Build a Model. This is the most important work you would be as part your Data Science Experiments. In this task  you would apply various Statistical Methods on the data to identify or discover hidden patterns and use them to Predict/Forecast future outcomes.

Which language should be learned to perform Data Science Experiments?

Popular languages for Data Science are Python and R.  I would recommend Python as it is easy to learn and plain English programming syntax. Apart from learning the language you also need to invest some time and effort in learning IDE (Integrated Development Environments) to make it easy to code, debug, version control and organize projects.

There are a number of IDEs () for both R and Python. Python has more number of IDEs compared to R.

  • R  – R Studio and some others
  • Python –  Spyder, Jupyter, Visual Studio Code, PyCharm, Visual Studio Community, Azure Data Studio (Notebooks)

In this area you would be developing Models using various Machine Learning modules. As part of building model you als0 train your model and test it against test data to validate the accuracy of the model.

Using existing modules like pandas and SciKit will help you generate a model with a few lines of code but having knowledge of Statistics and applying that knowledge to refine your model is what Data Science is all about.

Understanding the statistics of the data is crucial compared to the understanding of the data. In the beginning simple datasets may help but in real world you may be training and testing against terabyte or petabyte size datasets.

Slide 5 – Once the model is validated with the results from training and testing (aka Supervised Learning) the next step is to publish the model. There are modules to perform this task, for example in Python we can use pickle module to save the finalized model to the file system.

SQL Server (assuming that Python is enabled) allows execution of Python code directly from T-SQL and stores the Model in a table. Model will be stored as binary object in SQL Server.

If your Data Science Architecture suggests SQL Server then SQL Server knowledge is required.

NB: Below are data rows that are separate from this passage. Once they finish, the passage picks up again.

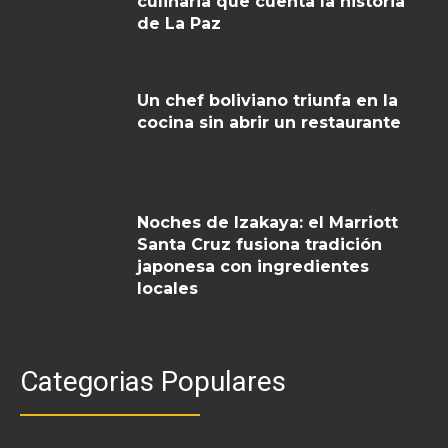
culinaria que cuenta la historia
de La Paz
Un chef boliviano triunfa en la
cocina sin abrir un restaurante
Noches de Izakaya: el Marriott
Santa Cruz fusiona tradición
japonesa con ingredientes
locales
Categorias Populares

Keep in mind that you may be the Model Builder but not necessarily the consumer of the Model.

Slide 6 – Consuming the model in other words putting your model to work. You can still help/guide/assist in this area but the business team who had initiated this experiment will be more interested in consuming the model and use the model to predict/forecast based on the requirements.

Consumers will be using the same language that was used to develop the model. Predict/forecast process can be automated as well. I will explain the Automation in a separate article.

Hope you have gained a basic understanding of the expectations of Data Science from this article. Having a good understating of Math and Statistics positions you to become a smarter Data Scientist.